= Reading text =
Going Viral has plenty of penetration scenes for the porn fan, but there is no fluid exchange among players. There can’t be because this is the pandemic and such things cannot—or must we say, should not—take place. But fun can still be had in this tale if a modest dominant/submissive theme is for you. Sicilia Ricci’s portrayal of Dr. Connor is well placed with lots of celebratory erotic utterances flowing from the buxom actress who really knows how to get herself off.

The viewer learns early that Dr. Connor’s personal life is a ready target for government programming. From her apartment, she has her own cam girl show complete with dancing pole (she goes by the name, “Covert Covid”) and a boyfriend with whom she shares her sexual energy. Early in the film we discover that the guy is quarantined. With her computer, Sara checks in with him to break his erotic loneliness. Using a speculum to give him an “up close and personal” view of her offerings, she masturbates to orgasm. We assume he does likewise. That’s love in the covid age, you see.

= What you will do =
1. Retype the part of the film review between "Going Viral has" and "get herself off.", inclusive.
2. Decide whether each statement agrees with the film review, answering yes or no and quoting the deciding words: (a) The review states that there is no fluid exchange among the players. (b) Dr. Connor's cam girl show goes under the name "Covert Covid." (c) The review calls the film's dominant/submissive theme intense.

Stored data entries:
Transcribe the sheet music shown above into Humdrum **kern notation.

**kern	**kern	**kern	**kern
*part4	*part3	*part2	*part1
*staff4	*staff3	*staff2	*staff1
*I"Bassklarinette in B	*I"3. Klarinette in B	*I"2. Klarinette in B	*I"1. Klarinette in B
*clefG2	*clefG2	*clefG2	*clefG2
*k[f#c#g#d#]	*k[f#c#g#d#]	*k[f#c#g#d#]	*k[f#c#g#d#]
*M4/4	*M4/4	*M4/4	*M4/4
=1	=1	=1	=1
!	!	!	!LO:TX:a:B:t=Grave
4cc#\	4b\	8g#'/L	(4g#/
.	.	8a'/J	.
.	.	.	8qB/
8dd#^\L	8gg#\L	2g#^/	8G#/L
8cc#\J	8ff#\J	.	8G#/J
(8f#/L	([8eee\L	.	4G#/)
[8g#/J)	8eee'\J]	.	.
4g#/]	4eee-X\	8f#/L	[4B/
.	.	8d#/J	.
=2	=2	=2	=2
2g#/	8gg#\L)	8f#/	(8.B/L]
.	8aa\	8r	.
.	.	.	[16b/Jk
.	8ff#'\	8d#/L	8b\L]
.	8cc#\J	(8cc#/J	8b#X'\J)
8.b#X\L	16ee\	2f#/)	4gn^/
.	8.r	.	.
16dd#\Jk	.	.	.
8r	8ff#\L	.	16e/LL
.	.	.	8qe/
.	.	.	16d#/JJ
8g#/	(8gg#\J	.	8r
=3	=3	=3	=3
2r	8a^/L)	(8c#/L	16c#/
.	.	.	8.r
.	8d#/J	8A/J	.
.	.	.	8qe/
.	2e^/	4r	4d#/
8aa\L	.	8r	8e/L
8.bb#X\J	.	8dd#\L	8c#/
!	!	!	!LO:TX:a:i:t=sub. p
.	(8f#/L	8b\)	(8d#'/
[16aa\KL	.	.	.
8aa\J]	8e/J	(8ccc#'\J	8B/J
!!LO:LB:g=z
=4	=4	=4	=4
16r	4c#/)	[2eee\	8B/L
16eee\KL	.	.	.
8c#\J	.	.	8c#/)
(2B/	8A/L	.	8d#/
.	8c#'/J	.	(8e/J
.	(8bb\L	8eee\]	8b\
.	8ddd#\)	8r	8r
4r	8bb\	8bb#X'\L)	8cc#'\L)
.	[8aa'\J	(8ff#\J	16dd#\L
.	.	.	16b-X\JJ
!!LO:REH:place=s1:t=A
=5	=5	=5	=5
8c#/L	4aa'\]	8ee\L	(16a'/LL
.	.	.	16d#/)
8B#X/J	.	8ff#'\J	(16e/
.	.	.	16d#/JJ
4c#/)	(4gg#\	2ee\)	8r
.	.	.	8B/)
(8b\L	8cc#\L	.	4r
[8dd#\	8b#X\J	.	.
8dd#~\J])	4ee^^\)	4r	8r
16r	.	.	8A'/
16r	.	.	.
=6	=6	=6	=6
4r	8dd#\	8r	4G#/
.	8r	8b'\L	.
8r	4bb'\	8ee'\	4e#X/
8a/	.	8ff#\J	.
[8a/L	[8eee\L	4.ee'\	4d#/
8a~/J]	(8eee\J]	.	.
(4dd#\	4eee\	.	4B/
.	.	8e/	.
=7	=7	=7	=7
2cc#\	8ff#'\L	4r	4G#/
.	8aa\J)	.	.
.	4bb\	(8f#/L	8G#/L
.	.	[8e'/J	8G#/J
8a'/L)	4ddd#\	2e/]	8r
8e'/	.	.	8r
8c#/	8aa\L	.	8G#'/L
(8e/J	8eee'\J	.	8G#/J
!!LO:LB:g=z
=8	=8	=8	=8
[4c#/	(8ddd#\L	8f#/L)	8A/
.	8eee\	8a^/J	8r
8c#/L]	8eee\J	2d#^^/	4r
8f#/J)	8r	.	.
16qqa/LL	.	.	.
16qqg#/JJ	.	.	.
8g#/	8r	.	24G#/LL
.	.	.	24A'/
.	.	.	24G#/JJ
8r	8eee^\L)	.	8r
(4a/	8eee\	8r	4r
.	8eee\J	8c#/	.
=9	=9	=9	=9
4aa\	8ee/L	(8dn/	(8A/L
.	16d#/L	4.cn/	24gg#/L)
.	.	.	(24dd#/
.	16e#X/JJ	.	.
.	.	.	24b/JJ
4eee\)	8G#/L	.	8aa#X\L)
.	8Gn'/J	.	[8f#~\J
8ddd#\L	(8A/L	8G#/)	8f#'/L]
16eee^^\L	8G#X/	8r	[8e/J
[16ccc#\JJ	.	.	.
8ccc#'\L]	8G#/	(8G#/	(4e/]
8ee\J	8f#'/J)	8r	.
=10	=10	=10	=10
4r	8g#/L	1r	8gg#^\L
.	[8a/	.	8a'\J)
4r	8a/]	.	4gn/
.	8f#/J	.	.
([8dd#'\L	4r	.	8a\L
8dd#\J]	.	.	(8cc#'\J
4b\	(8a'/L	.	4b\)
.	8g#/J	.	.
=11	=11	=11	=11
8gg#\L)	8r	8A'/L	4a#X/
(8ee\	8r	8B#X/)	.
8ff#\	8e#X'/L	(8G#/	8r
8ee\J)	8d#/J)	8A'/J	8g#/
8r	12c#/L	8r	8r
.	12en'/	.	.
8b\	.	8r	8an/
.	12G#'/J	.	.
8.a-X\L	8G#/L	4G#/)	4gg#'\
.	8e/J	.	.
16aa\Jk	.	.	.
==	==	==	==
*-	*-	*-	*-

= Task-by-task solutions =
1.
Going Viral has plenty of penetration scenes for the porn fan, but there is no fluid exchange among players. There can’t be because this is the pandemic and such things cannot—or must we say, should not—take place. But fun can still be had in this tale if a modest dominant/submissive theme is for you. Sicilia Ricci’s portrayal of Dr. Connor is well placed with lots of celebratory erotic utterances flowing from the buxom actress who really knows how to get herself off.

2.
(a) Yes: "there is no fluid exchange among players"
(b) Yes: "she goes by the name, “Covert Covid”"
(c) No: "a modest dominant/submissive theme"